My new, and hopefully future, stylist sat me down and listened to what I wanted. She was also covered in tattoos, but hers were classier (yes, there's a difference, and I know, I'm a judgy mcjudgerton), and when she mentioned that she had started out doing hair and makeup for television and movies before becoming a teacher at hair school, I found myself becoming confident in her abilities.
Then comes my favorite part of getting my hair dyed -- picking the new color. I knew I wanted light, golden brown highlights, but obviously there are a lot of different shades of "light brown."
But instead of putting the Big Book of Colors on my lap, my stylist pulled out a little flip chart. "So I'm thinking we either want a red-based blond or a violet-based brown," she said. "Here are the reds."
I leaned over to look at the chart ... and saw pictures of strawberries, fire engines, sunsets. It was like Hooked on Phonics meets hair care.
She then flipped over to the violet-browns, where there were pictures of wire filaments and blackberry pie. "I'm thinking that we mix this one," she said, pointing to the crust and then the filling. "What do you think?"
I don't know. Did I want my hair to look like pie or filament?
Revert to faith in professional training. "Ummm ... sure. I trust your judgment."
And for all you readers out there: "I trust your judgment" is Ru Code for, "Are you freaking kidding me? I don't even understand this question."
As the process went on, I became more and more concerned. I know that stylists are trained to constantly compliment you, but it gives me serious pause. Cammie, a friend who went to hair school, told me that whenever something starts to go wrong, you need to start complimenting immediately. Nine times out of ten, you can convince the client that it looks good anyway.
So when New Stylist started rinsing out my hair and the first thing she said was, "Ooooh, the color looks so pretty!" I really started to freak out. When your hair is wet, you can't tell what color it is, especially when the difference is just dark brown to blackberry pie.

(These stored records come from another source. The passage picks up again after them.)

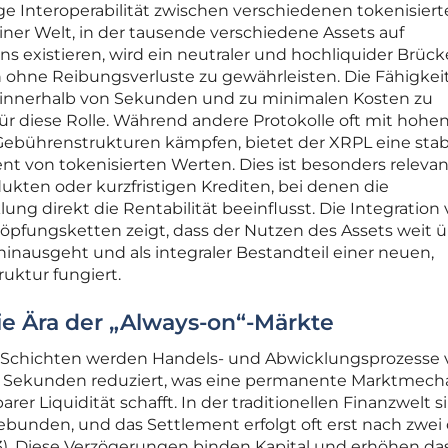
ge Interoperabilität zwischen verschiedenen tokenisier
einer Welt, in der tausende verschiedene Assets auf
ns existieren, wird ein neutraler und hochliquider Brüc
 ohne Reibungsverluste zu gewährleisten. Die Fähigkei
 innerhalb von Sekunden und zu minimalen Kosten zu
 für diese Rolle. Während andere Protokolle oft mit hohe
 Gebührenstrukturen kämpfen, bietet der XRPL eine stab
 von tokenisierten Werten. Dies ist besonders relevan
kten oder kurzfristigen Krediten, bei denen die
ng direkt die Rentabilität beeinflusst. Die Integration
pfungsketten zeigt, dass der Nutzen des Assets weit 
hinausgeht und als integraler Bestandteil einer neuen,
ruktur fungiert.
ie Ära der „Always-on“-Märkte
r Schichten werden Handels- und Abwicklungsprozesse 
 Sekunden reduziert, was eine permanente Marktmech
er Liquidität schafft. In der traditionellen Finanzwelt s
bunden, und das Settlement erfolgt oft erst nach zwei
3). Diese Verzögerungen binden Kapital und erhöhen da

Then came the hair cut. In most areas of my life, I find it comforting when people act decisively. But when someone grabs a huge chunk of hair right by my face and cuts it off? Eeep. And the whole time, being showered with compliments - This looks great! Your hair is so healthy! I wish my hair was this thick! - each one, reminding me of Cammie giggling about how she once turned a lady's hair purple and still managed to get a tip.
But then ... voila. My hair looked nice and soft, and still long and thick despite the mass quantities of cuttings littering the floor around my chair. My bangs looked like bangs again, and not like I let a small child with scissors attack me. I don't know what New Sylist did to mess up and start Compliment Offensive, but I really don't care.
What can I say? Pie is apparently my color.
* Note: I have nothing against tattoos or nose rings. In fact, I like a lot of tattoos. I just want to note that my personal aesthetic runs more to the prissy end of the spectrum, and unpleasant experience has taught me that a lot of hair stylists tend to superimpose their own style on their clients.